Here’s a little secret you may not know about me, something that is, I believe, true for most social-media nudists. I *dance* around how much I expose myself online. There are times when I am feeling confident, when the world seems more accepting of public nudity, and I will change my profile to the one that suits me best. Then, in a moment of doubt, I’ll change the image to something less risky. I do the same thing with this blog, adding and removing images of myself as the spirit moves me. Hell, this very blog post may disappear after you read it. How greatly my shame-demons are conjurings of my own, and how much they reflect the real world, I’ll probably never know.
Truth be told, I hate wearing clothes. I hate fashion trends and designer labels, and those pesky buttons that come loose all the time, and T-Shirts that fade and shrink, and jeans that pinch you in the crotch when you sit down. I hate walking into my closet every day, knowing I am forced to choose something I don’t want to choose. I hate leaving my home a strolling billboard for Polo and Ralph Lauren or whatever company I happen to be wearing. People say your state of dress expresses your personality, but no superficial layer can express who I am but my own skin. But most of all, I just hate underwear. Underwear is disgusting, a literal petrie dish of human filth you keep pressed to your most sensitive organs, which, depending on your day, gets grosser as the hours tick by.
I want to live in a world where being a nudist isn’t a thing, because being naked will mean no more than wearing shorts or flip flops. I want to visit my mailbox without having to hide from the lady walking her dog. I want to swim in my backward without worrying about the neighbors’ second-story windows. I want to have a picnic at the park, to enjoy the brush of grass, the crispness of a fallen leaf, the touch of reaching brambles, without clothes getting in the way. I want to kayak at the spring near my house, ride Florida’s 35-mile bike trail, sail to a nearby island, camp at the far end of the beach, and I want to do it as God and Nature and evolution, or whatever theory you happen to subscribe to, intended.

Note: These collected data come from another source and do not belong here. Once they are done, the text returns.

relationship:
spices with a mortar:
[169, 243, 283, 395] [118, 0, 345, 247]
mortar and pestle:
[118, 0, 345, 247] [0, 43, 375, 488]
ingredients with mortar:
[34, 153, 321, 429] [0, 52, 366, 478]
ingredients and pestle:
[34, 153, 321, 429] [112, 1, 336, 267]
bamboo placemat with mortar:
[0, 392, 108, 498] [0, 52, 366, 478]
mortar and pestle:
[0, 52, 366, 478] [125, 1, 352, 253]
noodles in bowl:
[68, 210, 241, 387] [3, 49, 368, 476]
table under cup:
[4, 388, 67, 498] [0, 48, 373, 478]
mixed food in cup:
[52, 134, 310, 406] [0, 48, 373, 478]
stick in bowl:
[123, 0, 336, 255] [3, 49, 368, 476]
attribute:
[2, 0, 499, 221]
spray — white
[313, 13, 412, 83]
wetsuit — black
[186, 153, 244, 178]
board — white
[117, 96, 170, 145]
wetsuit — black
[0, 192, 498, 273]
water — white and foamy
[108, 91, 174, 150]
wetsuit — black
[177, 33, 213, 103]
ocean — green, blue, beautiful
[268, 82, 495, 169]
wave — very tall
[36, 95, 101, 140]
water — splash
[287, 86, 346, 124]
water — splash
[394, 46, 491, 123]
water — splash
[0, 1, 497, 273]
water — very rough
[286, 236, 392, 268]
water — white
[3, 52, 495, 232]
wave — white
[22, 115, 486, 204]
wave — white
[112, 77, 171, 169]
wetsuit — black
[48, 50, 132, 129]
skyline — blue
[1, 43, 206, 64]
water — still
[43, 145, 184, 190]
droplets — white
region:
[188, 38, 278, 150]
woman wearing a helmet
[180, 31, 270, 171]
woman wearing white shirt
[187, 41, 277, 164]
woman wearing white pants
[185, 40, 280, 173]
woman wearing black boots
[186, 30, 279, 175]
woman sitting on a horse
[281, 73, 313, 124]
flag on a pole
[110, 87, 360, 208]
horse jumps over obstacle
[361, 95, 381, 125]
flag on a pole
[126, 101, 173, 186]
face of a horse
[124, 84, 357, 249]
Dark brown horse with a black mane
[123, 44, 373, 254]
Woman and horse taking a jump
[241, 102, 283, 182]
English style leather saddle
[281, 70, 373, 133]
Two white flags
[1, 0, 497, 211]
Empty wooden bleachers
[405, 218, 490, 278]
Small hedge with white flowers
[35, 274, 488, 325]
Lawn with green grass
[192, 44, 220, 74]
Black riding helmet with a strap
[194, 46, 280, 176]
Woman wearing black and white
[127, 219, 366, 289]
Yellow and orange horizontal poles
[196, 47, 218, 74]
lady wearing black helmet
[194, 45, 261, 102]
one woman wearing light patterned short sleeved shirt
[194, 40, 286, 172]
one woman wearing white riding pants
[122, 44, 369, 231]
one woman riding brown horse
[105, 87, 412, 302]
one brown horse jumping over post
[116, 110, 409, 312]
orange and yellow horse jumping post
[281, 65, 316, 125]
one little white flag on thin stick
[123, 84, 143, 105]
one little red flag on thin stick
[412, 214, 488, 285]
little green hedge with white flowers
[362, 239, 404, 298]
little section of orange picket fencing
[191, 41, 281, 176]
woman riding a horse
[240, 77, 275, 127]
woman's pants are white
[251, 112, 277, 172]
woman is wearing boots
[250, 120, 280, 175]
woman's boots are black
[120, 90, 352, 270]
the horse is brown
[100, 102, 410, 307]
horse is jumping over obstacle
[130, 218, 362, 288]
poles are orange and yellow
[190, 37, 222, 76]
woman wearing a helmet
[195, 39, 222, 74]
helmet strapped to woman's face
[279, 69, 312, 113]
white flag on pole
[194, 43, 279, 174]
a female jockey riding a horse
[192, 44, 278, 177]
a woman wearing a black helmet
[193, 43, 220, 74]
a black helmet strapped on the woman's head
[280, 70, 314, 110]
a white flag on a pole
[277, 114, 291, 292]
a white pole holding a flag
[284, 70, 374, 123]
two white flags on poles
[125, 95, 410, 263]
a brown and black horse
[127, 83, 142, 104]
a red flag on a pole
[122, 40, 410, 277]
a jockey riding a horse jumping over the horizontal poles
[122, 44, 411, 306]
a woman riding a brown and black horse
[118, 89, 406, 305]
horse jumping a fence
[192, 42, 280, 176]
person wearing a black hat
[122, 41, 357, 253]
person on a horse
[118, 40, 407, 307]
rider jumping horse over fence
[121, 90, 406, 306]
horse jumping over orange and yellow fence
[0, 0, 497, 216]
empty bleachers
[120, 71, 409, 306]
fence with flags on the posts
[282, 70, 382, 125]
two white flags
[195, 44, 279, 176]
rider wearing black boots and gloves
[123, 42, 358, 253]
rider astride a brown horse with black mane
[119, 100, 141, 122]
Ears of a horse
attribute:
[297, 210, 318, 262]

I believe everything is done better naked, and that life should be lived naked when possible, because human beings were not meant to always wear clothes, and ridding ourselves of shame and modesty can only lead to healthier, happier lives. I long for the day when I will find myself, just Nick, out in the world as I was born, with like-minded people whose spirits are free, who, like young children, are innocent to the labels the world places on them.
Having received nothing but love and support for every nudist-related article, image and video I post, and for my nudist fiction, for which nobody, not ONE critic, has yet to find fault, I am led to believe that deep down, most people accept that body taboos are irrational, that it is only a matter of time before we grow out of our medieval mindset to a freer and more accepting world. That perhaps it is time to let go of shame, and show everyone who I am, a nudist, and proud of it.